Num mundo cada vez mais globalizado, as cidades – sobretudo as maiores – vão tendo, à superfície, um visual que as torna quase gémeas, sobretudo naquilo que diz respeito ao rosto do consumo, reflectido em fachadas que albergam lojas de roupa, restaurantes de comida rápida ou outros antros que dispensam a identidade da terra onde são erguidos.
Há, ainda assim, “traços de personalidade” que se escondem um pouco em toda a parte, seja nas ruas e ruelas, nas traseiras dos edifícios, nos jardins escondidos, no interior das habitações ou em certas imagens das igrejas e capelas. Traços que, para além do lado visual, escondem histórias que devolvem às cidades uma identidade perdida e, para todos, praticamente desconhecida.
Germano Silva, reconhecido como um dos maiores conhecedores do Porto e da(s) sua(s) história(s), decidiu partir em busca desse “Porto desconhecido & insólito” (Porto Editora, 2015), dos traços que ficam “escondidos algures e transformam-se depois em segredos escancarados nas fachadas antigas, nos cruzeiros e fontes que, em outros tempos, pontuavam o espaço público, em torres e cemitérios, na toponímia e na forma de falar, de ser e de estar” – do prefácio de Jorge Ricardo Pinto. De uma cidade em constante recriação mas que, se olharmos atentamente, “mantém traços identitários nas suas esquinas e travessas”.
Trata-se de um livro que revela uma vez mais um trabalho de artífice, feito com uma paixão desmesurada por uma cidade que mora dentro do autor. E que, para o leitor, reserva muitas e incríveis histórias, que despertarão o interesse dos que pouco conhecem o Porto e que, para os seus habitantes e visitantes regulares, irão proporcionar a redescoberta de uma parte da cidade que julgavam extinta ou inexistente.

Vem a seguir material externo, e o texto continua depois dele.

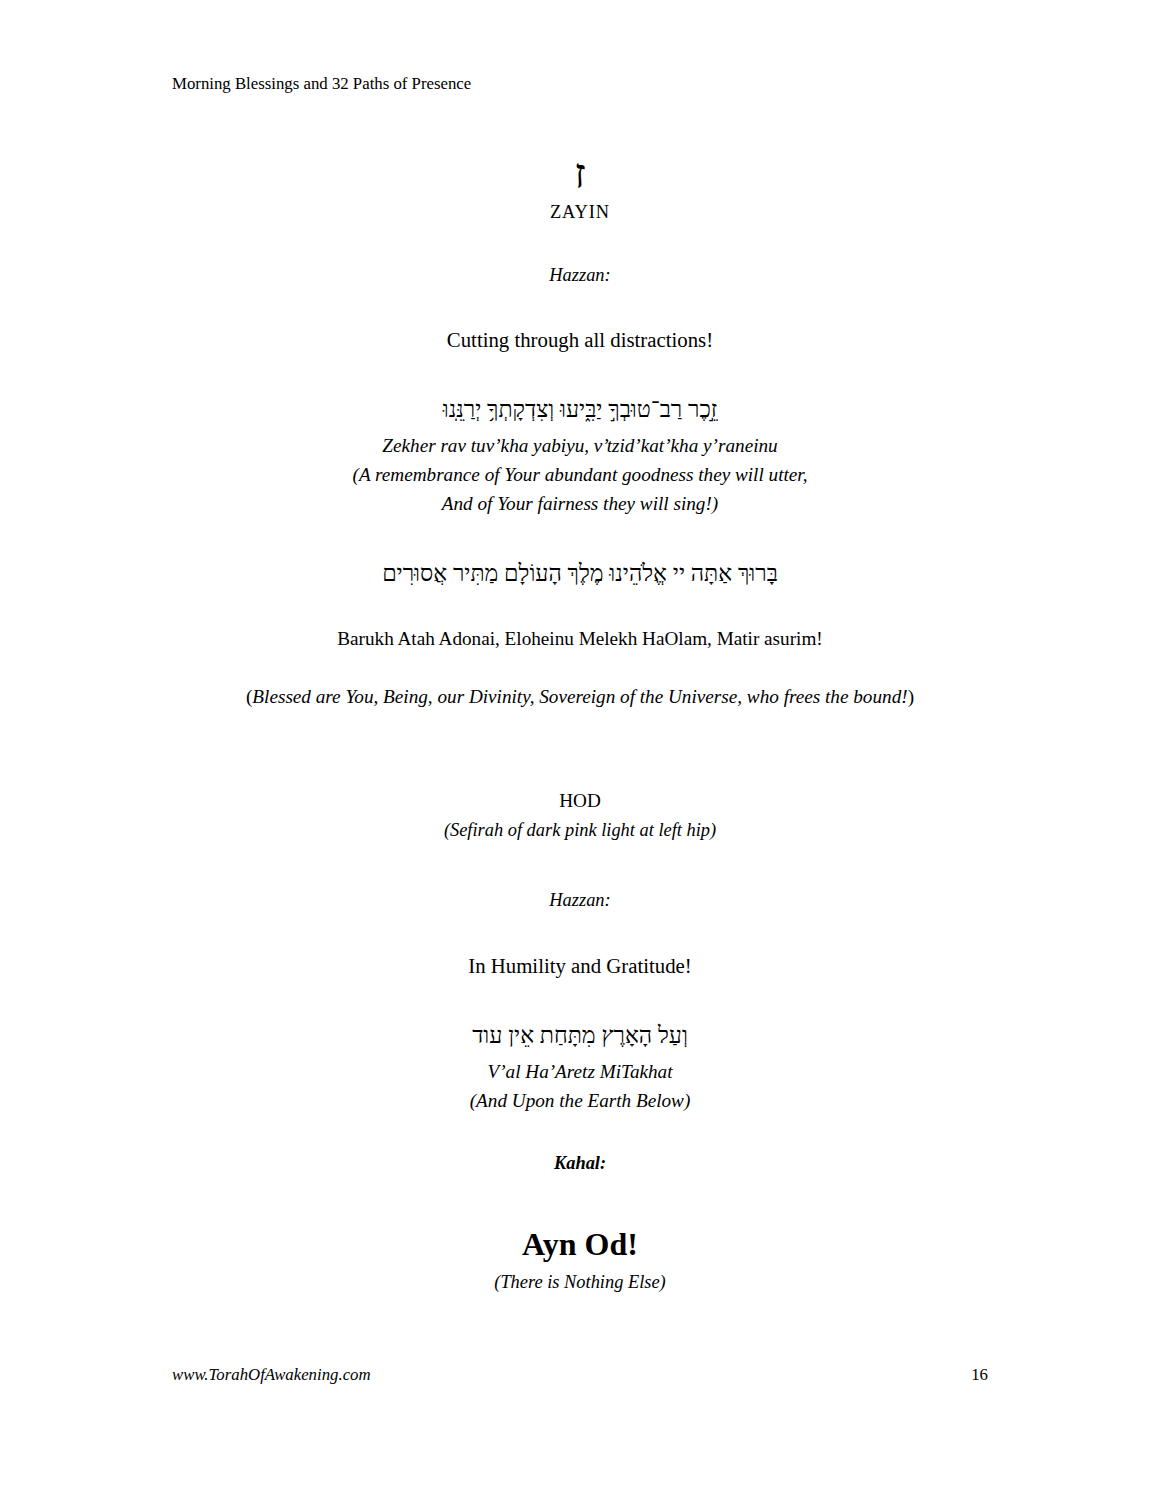Morning Blessings and 32 Paths of Presence
ז
ZAYIN
Hazzan:
Cutting through all distractions!
זֵ֣כֶר רַב־טוּבְךָ֣ יַבִּ֑יעוּ וְצִדְקָתְךָ֥ יְרַנֵּֽנוּ
Zekher rav tuv’kha yabiyu, v’tzid’kat’kha y’raneinu
(A remembrance of Your abundant goodness they will utter,
And of Your fairness they will sing!)
בָּרוּךְ אַתָּה יי אֱלֹהֵינוּ מֶלֶךְ הָעוֹלָם מַתִּיר אֲסוּרִים
Barukh Atah Adonai, Eloheinu Melekh HaOlam, Matir asurim!
(Blessed are You, Being, our Divinity, Sovereign of the Universe, who frees the bound!)
HOD
(Sefirah of dark pink light at left hip)
Hazzan:
In Humility and Gratitude!
וְעַל הָאָרֶץ מִתָּחַת אֵין עוד
V’al Ha’Aretz MiTakhat
(And Upon the Earth Below)
Kahal:
Ayn Od!
(There is Nothing Else)
www.TorahOfAwakening.com 16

Em 1872, por exemplo, o Imperador do Brasil D. Pedro II (filho do “nosso” rei D. Pedro IV) chega ao Porto, instala-se à grande no hotel mais luxuoso da cidade e, quando lhe é apresentada a conta, regressa ao Brasil sem pagar um centavo, iniciando um incidente diplomático que se prolongou durante muito tempo; já o Recolhimento do Codeçal foi, em tempos, uma instituição onde eram colocadas, em clausura, “senhoras ou meninas que os seus superiores (leia-se pais), por conveniências públicas ou particulares (seja lá isso o que for!), entendessem dever retirar do século – isto é, do mundo” – apontamento do historiador Henrique Duarte de Sousa Reia; há também a história de S. Benedito, padroeiro dos escravos, um negro que enverga o hábito dos franciscanos mas que, em vez do habitual ar áspero, reflecte o dourado de um tecido nobre e macio; ou o lugar conhecido como Mãe D`Água onde, a 7 de Fevereiro de 1866, Antero de Quental e Ramalho Ortigão se bateram num duelo motivado por questões literárias; a Cruz da Cassoa, visível na renovada Igreja dos Clérigos, que no século XVII assinalava a entrada num terreno onde eram enterrados os corpos das pessoas que morriam na forca e dos presos que faleciam nas celas da cadeia; ou ainda a insólita inauguração da Ponte D. Maria Pia, feita a 4 de Novembro de 1877 por Dona Adelaide Lopes, esposa do chefe da Companhia Real dos Caminhos de Ferro Portugueses, que percorreu a pé, de Gaia ao Porto, uma ponta inacabada, como se possuída pelo espírito de um funâmbulo. Mais um livro maravilhoso de Germano da Silva que nos faz olhar, com ainda mais assombro, para a estonteante cidade conhecida como a Invicta.